EXTRAIT CHOISI:

L'histoire survient au milieu des années 60, dans une école secondaire de Verdun. Premier de classe, un adolescent reçoit une raquette de tennis en récompense de ses efforts. «Tu prends une balle et tu frappes contre le mur de la cour d'école», lui dit son professeur.

Le garçon écoute le conseil. Et il tombe en amour avec ce sport dont il ignorait tout. Près de chez lui, il découvre un court mal fichu, avec un filet n'atteignant pas le sol. Cette installation vétuste ne diminue en rien son enthousiasme. Et pour la première fois, il échange des balles avec un partenaire. Il fréquente ensuite le club Woodland, où il s'améliore vite.

À l'âge de 16 ans, son père lui déniche un boulot pour qu'il contribue au paiement de ses études: décharger des camions à l'hôpital Notre-Dame.

Le midi, il mange son sandwich au parc La Fontaine, de l'autre côté de la rue Sherbrooke. Un jour, il aperçoit une monitrice enseigner à des jeunes sur les terrains de tennis. «J'aimerais tellement mieux donner des cours comme elle plutôt que de vider un camion...», pense-t-il. Il s'approche et lui demande: «Comment on fait pour devenir moniteur?»

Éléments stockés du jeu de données
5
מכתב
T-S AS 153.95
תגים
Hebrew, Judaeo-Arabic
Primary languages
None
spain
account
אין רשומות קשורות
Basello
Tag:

LISTE DES ACTIVITÉS:
1 - Dans le récit sur le jeune joueur de tennis de Verdun, pouvez-vous renommer «raquette» en «bicyclette» et réécrire le passage qui commence par «L'histoire survient au» et se poursuit jusqu'à «à l'hôpital Notre-Dame.» ?
2 - Pourriez-vous prolonger le récit sur le jeune joueur de tennis de Verdun là où il s'arrête ?

CORRIGÉ DES EXERCICES:
1 -
L'histoire survient au milieu des années 60, dans une école secondaire de Verdun. Premier de classe, un adolescent reçoit une bicyclette de tennis en récompense de ses efforts. «Tu prends une balle et tu frappes contre le mur de la cour d'école», lui dit son professeur.

Le garçon écoute le conseil. Et il tombe en amour avec ce sport dont il ignorait tout. Près de chez lui, il découvre un court mal fichu, avec un filet n'atteignant pas le sol. Cette installation vétuste ne diminue en rien son enthousiasme. Et pour la première fois, il échange des balles avec un partenaire. Il fréquente ensuite le club Woodland, où il s'améliore vite.

À l'âge de 16 ans, son père lui déniche un boulot pour qu'il contribue au paiement de ses études: décharger des camions à l'hôpital Notre-Dame.

2 -
L'information obtenue, la vie de Louis Cayer bascule. Il s'inscrit au stage approprié, passe avec succès l'examen et se retrouve entraîneur de tennis. Dimanche dernier, en Belgique, 47 ans après cet épisode, il est devenu le premier Québécois et le premier Canadien à être membre de l'équipe championne de Coupe Davis.

Depuis 2006, Cayer est établi en Grande-Bretagne, où il conseille l'équipe de double des frères Jamie et Andy Murray. Leur gain dans le troisième match de la finale contre la Belgique a été un point tournant de l'affrontement, donnant aux Britanniques une avance de deux victoires à une. Le lendemain, Andy a concrétisé le triomphe en battant David Goffin en simple. Du coup, la Grande-Bretagne a enlevé son premier titre mondial en 79 ans.

***

À l'autre bout du fil, Louis Cayer raconte ce week-end magique avec entrain. «C'est vraiment excitant de vivre ça! Je suis en Coupe Davis depuis 20 ans: 12 avec le Canada et 8 avec la Grande-Bretagne... Il ne faut pas dire avec l'Angleterre, car si on n'avait pas les deux Écossais, on ne gagnerait pas!»

Cayer travaille depuis longtemps avec Jamie, spécialiste du double. Les matchs internationaux lui donnent une occasion formidable: côtoyer et conseiller Andy, deuxième joueur mondial en simple.

Le Québécois de 63 ans est reconnu comme le plus grand spécialiste de double sur la scène internationale. La Grande-Bretagne ne comptait aucun joueur de cette spécialité parmi les 100 premiers au monde à son arrivée au pays. Quelques années plus tard, ils étaient huit!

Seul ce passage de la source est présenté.